Description of the task —
Go through the entries below and print, exactly, the lines starting at the one with "không ra thế nào cả. - Vương Dương Minh" and ending at the one with "Lòng quyết tâm", keeping both ends and no others.

[Collected data]
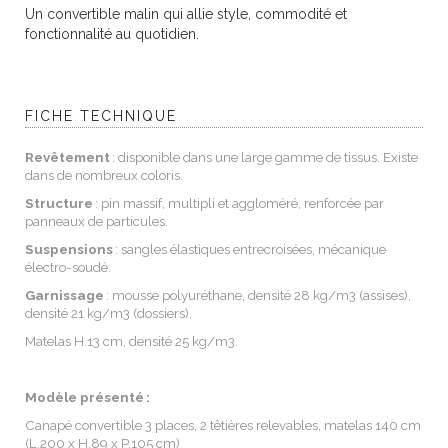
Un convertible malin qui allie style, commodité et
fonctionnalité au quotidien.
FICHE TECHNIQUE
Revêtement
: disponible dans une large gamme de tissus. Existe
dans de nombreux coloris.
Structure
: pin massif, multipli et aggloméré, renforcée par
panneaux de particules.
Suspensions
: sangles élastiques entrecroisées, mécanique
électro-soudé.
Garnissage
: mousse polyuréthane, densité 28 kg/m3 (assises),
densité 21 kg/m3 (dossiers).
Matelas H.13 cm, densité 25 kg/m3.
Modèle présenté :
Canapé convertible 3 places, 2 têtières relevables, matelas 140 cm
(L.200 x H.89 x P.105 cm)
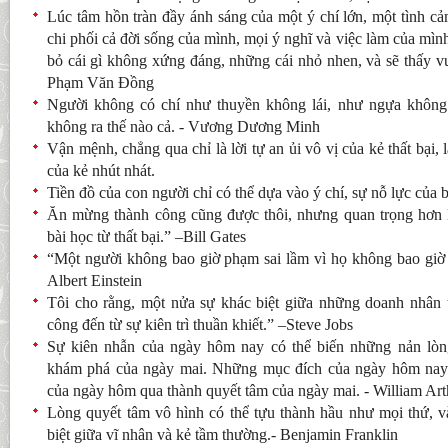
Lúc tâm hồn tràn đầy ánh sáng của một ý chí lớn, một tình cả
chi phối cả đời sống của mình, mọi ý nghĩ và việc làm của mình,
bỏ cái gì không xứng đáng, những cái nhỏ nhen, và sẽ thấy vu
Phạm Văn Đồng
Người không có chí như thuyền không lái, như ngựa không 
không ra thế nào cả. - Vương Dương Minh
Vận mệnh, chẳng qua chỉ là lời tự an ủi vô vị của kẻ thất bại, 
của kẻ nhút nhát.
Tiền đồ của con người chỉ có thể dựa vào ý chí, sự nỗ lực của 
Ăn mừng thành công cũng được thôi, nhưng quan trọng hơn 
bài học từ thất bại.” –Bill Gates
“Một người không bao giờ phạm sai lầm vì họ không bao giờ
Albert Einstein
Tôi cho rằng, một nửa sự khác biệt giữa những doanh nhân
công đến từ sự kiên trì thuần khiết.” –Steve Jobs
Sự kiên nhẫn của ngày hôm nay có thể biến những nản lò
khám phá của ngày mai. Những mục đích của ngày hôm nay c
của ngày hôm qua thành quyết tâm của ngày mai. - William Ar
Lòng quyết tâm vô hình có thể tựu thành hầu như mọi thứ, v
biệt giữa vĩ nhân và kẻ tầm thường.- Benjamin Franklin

==

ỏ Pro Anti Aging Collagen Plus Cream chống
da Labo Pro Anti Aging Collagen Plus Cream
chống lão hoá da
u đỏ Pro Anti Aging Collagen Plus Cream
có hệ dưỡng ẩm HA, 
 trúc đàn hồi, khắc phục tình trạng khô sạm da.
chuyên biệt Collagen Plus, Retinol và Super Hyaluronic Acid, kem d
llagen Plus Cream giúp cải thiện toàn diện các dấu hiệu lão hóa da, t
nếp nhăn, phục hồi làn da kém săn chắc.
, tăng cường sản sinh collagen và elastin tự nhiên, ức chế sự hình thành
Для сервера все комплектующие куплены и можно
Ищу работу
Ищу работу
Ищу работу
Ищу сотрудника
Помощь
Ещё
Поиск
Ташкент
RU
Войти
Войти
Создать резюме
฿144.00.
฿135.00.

Result —
không ra thế nào cả. - Vương Dương Minh
Vận mệnh, chẳng qua chỉ là lời tự an ủi vô vị của kẻ thất bại, 
của kẻ nhút nhát.
Tiền đồ của con người chỉ có thể dựa vào ý chí, sự nỗ lực của 
Ăn mừng thành công cũng được thôi, nhưng quan trọng hơn 
bài học từ thất bại.” –Bill Gates
“Một người không bao giờ phạm sai lầm vì họ không bao giờ
Albert Einstein
Tôi cho rằng, một nửa sự khác biệt giữa những doanh nhân
công đến từ sự kiên trì thuần khiết.” –Steve Jobs
Sự kiên nhẫn của ngày hôm nay có thể biến những nản lò
khám phá của ngày mai. Những mục đích của ngày hôm nay c
của ngày hôm qua thành quyết tâm của ngày mai. - William Ar
Lòng quyết tâm vô hình có thể tựu thành hầu như mọi thứ, v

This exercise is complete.